To calculate the amount of moles of NaOH needed to produce a buffer solution at a certain pH, we need to use the Henderson-Hasselbalch equation:
pH = pKa + log([A-]/[HA])
where pH is the desired pH of the buffer solution, pKa is the acid dissociation constant of the weak acid component of the buffer, [A-] is the concentration of the conjugate base, and [HA] is the concentration of the weak acid.
Let's calculate the amount of moles of NaOH needed for each scenario:
1) pH = 4.28:
In this case, we are given the desired pH. We need to find the pKa value of the weak acid component of the buffer. Once we have the pKa, we can use the Henderson-Hasselbalch equation to find the ratio of [A-] to [HA] and calculate the amount of moles of NaOH needed.
2) pH = pKa:
In this case, we are given that the desired pH is equal to the pKa value. This means that the concentration of the weak acid and its conjugate base will be equal in the buffer solution.
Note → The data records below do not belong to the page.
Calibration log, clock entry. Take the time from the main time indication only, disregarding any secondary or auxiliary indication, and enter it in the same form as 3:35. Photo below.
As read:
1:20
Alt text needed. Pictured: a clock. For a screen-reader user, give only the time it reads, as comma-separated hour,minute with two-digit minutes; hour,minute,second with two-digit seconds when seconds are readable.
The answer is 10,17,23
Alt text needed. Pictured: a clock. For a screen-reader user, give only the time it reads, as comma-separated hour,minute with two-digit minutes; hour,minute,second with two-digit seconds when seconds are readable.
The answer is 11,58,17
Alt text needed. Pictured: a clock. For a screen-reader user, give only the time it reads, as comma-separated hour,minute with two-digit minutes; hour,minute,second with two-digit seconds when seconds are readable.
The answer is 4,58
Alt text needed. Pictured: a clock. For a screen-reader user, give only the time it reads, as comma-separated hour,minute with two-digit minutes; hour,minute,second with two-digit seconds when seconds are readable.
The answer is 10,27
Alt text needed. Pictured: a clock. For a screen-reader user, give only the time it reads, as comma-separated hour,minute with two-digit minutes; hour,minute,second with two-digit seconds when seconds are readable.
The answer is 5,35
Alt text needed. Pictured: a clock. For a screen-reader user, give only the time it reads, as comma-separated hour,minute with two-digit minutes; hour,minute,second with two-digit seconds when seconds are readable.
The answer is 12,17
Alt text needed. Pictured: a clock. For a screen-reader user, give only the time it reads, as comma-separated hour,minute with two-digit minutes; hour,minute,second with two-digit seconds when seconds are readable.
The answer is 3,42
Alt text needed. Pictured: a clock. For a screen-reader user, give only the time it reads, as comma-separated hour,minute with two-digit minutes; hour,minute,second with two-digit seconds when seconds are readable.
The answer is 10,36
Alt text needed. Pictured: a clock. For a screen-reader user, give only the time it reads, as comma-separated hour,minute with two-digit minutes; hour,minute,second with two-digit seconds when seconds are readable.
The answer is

We can use the Henderson-Hasselbalch equation to determine the ratio of [A-] to [HA] and calculate the amount of moles of NaOH needed.
Please provide the pKa value for the weak acid component of the buffer to proceed with the calculations.
To determine the number of moles of NaOH needed to produce a buffered solution at a specific pH, you need to consider the Henderson-Hasselbalch equation:
pH = pKa + log([A-]/[HA]),
where [A-] is the concentration of the conjugate base and [HA] is the concentration of the acid.
1) pH = 4.28:
In this case, we need to calculate the concentration of the conjugate base ([A-]) and the acid ([HA]).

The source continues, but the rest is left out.